The attractions of the shipyard business were evident in the number of very large telescopic booms on show. South Korean company, Junjin CSM, which has grown on the back of Korea's enormous shipbuilding industry, is now targeting China's shipyards with its range of booms.
On show was a new 42 m telescopic model, the TJ-420, which is larger than its previous biggest, the 38 m T-380N and TJ-380N. The 420 uses a heavier frame and wider axles than the 380 models and also has a polymer canopy rather than steel.
Mr Aleksei Baek, of JUNJINCSM's overseas sales team, told AI that the company sold 170 booms to Chinese shipyards lasts year and has sold around half that number in 2010.

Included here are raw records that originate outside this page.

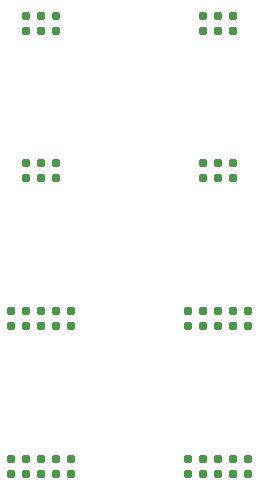
<source format=gtl>
G04 (created by PCBNEW-RS274X (2012-05-18 BZR 3565)-testing) date 5/24/2012 1:48:57 AM*
%MOIN*%
G04 Gerber Fmt 3.4, Leading zero omitted, Abs format*
%FSLAX34Y34*%
G01*
G70*
G90*
G04 APERTURE LIST*
%ADD10C,0.006*%
%ADD11C,0.0309*%
G04 APERTURE END LIST*
G54D10*
G54D11*
X44776Y-34699D03*
X44776Y-34199D03*
X45276Y-34699D03*
X45276Y-34199D03*
X45776Y-34699D03*
X45776Y-34199D03*
X50681Y-34699D03*
X50681Y-34199D03*
X51181Y-34699D03*
X51181Y-34199D03*
X51681Y-34699D03*
X51681Y-34199D03*
X44776Y-39620D03*
X44776Y-39120D03*
X45276Y-39620D03*
X45276Y-39120D03*
X45776Y-39620D03*
X45776Y-39120D03*
X50681Y-39620D03*
X50681Y-39120D03*
X51181Y-39620D03*
X51181Y-39120D03*
X51681Y-39620D03*
X51681Y-39120D03*
X46276Y-44041D03*
X46276Y-44541D03*
X45776Y-44041D03*
X45776Y-44541D03*
X44276Y-44541D03*
X44276Y-44041D03*
X44776Y-44541D03*
X44776Y-44041D03*
X45276Y-44541D03*
X45276Y-44041D03*
X52181Y-44041D03*
X52181Y-44541D03*
X51681Y-44041D03*
X51681Y-44541D03*
X50181Y-44541D03*
X50181Y-44041D03*
X50681Y-44541D03*
X50681Y-44041D03*
X51181Y-44541D03*
X51181Y-44041D03*
X46276Y-48963D03*
X46276Y-49463D03*
X45776Y-48963D03*
X45776Y-49463D03*
X44276Y-49463D03*
X44276Y-48963D03*
X44776Y-49463D03*
X44776Y-48963D03*
X45276Y-49463D03*
X45276Y-48963D03*
X52181Y-48963D03*
X52181Y-49463D03*
X51681Y-48963D03*
X51681Y-49463D03*
X50181Y-49463D03*
X50181Y-48963D03*
X50681Y-49463D03*
X50681Y-48963D03*
X51181Y-49463D03*
X51181Y-48963D03*
M02*

</source>
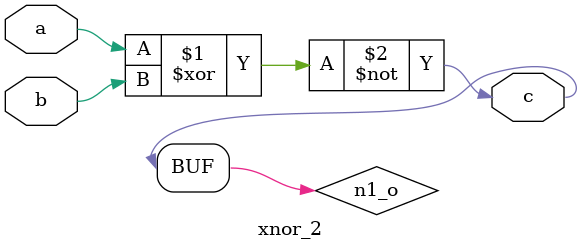
<source format=v>
module xnor_2
  (input  a,
   input  b,
   output c);
  wire n1_o;
  assign c = n1_o;
  /* General/xnor_2.vhd:37:16  */
  assign n1_o = ~(a ^ b);
endmodule


</source>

Mr Baek says the company is now looking at producing a new range of articulated booms, with an 18 m model dies for launch early in 2011 and a 20 m unit to follow. He says a key target in producing these models has been to get costs down - the company's existing 15 knuckle boom is expensive, he says.
Export markets like Brazil and Russia and also key to JUNJINCSM's plans, and it has recently appointed a new Brazilian dealer, AR Tiger.
The show was also notable for the number of Chinese hoist and mast climber manufacturers (see the Mast Climber Feature on pagexxx)
Your next big chance to see Chinese suppliers in force will be the 2011 BICES show, taking place in Beijing on 18-21 October next year. Bauma China returns in November 2012. We are not sticking out our necks very far when we predict more Chinese access manufacturers and yet more platforms.